En medio de esta angustia por conseguir un trabajo no tan chupasangre identifiqué algunos tipos de convocatorias.

  • Mal trabajo peor pagado: se trata de convocatorias publicadas por entidades prestigiosas en su campo, y que supuestamente defienden derechos, pero parece que a la hora de contratar olvidan todo. En los términos de referencia acostumbran a escribir cosas como: se busca equipo interdisciplinario de mínimo cinco personas, que trabaje por tres meses en el diagnóstico, diseño e implementación de cartillas sobre un tema muy importante, y diseñe, además, una estrategia de comunicaciones, por un pago total de 15 millones de pesos. Se verá como positivo que cuatro tengan doctorado.
  • Do you speak English?:son las empresas que piden algo así como profesionales colombianos pero con la nacionalidad de un país de habla inglesa. Sus convocatorias son en inglés:Colombian company without contact with English-speaking countries is looking for a professional in the humanities, with extensive experience working with communities without opportunities, to design and teach workshops on entrepreneurship. Native English level, salary $2.000.000, contract for two months.

Traducción: Empresa colombiana sin contacto con los países de habla inglesa busca profesional en humanidades, con amplia experiencia de trabajo con comunidades sin oportunidades, para diseñar y dictar talleres sobre emprendimiento. Nivel de inglés nativo, sueldo $2.000.000 contrato por dos meses.

  • Nunca es suficiente para mí: son aquellas que piden que se envíe además de la hoja de vida, todos los soportes organizados en un archivo pdf y además una carta de intención. Entiendo las dos primeras, aunque me molesta la segunda, pero que pidan una carta de intención es muy ofensivo, ¿No les parece suficiente intención el hecho de pasar la hoja de vida y organizar todos los soportes en un pdf? ¿Cómo miden la intención?

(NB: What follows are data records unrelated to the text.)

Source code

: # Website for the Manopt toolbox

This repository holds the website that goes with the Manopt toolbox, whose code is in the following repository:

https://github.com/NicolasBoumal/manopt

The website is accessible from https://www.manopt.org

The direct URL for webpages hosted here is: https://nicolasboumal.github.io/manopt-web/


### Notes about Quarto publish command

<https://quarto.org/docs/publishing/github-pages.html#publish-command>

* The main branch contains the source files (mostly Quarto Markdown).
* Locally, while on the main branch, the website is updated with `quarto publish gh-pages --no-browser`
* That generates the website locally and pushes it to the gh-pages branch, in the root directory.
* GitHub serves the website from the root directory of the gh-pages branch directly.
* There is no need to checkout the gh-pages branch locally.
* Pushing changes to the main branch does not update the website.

Parece que además de tener pregrado, posgrado, hablar inglés nivel nativo, es necesario por lo menos un tallercito de escrituras creativas, porque se necesita bastante creatividad como para decir algo diferente a “Holi, necesito trabajar. Saludos”.
  • Publicamos la convocatoria, pero ya tenemos a la persona: los perfiles parecen copiados de la hoja de vida de la persona que será contratada, piden una experiencia tan pero tan específica, que ni vale la pena aplicar.

A pesar de todo he pasado las hojas de vida; los soportes organizados en orden alfabético, del más reciente al más antiguo, del más antiguo al más reciente, del más corto al más largo y así; también las cartas de intención, y nada. Digo hojas de vida en plural, porque a veces siento que no consigo trabajo por mi culpa, porque la hoja de vida tiene mucho diseño, tiene poco diseño, esta muy rosada, gris, blanca o azul, entonces la tengo en diferentes colores para enviarla según la convocatoria.

Cuando termino de cambiarle el diseño a la hoja de vida, Marx de nuevo me abraza y me recuerda que no consigo trabajo porque el desempleo es un engranaje fundamental del capitalismo y por eso hago parte del ejército industrial de reserva, es decir, soy esa sujeta que usan los patrones para amenazar a las y los trabajadores que tienen salarios malos, con la frase: “hay muchas personas sin trabajo, mejor cuide su puesto”.

Si saben de algo les encargo, tengo pregrado, dos posgrados, sé bordar, tejer, hago muñecos y escribo cosas.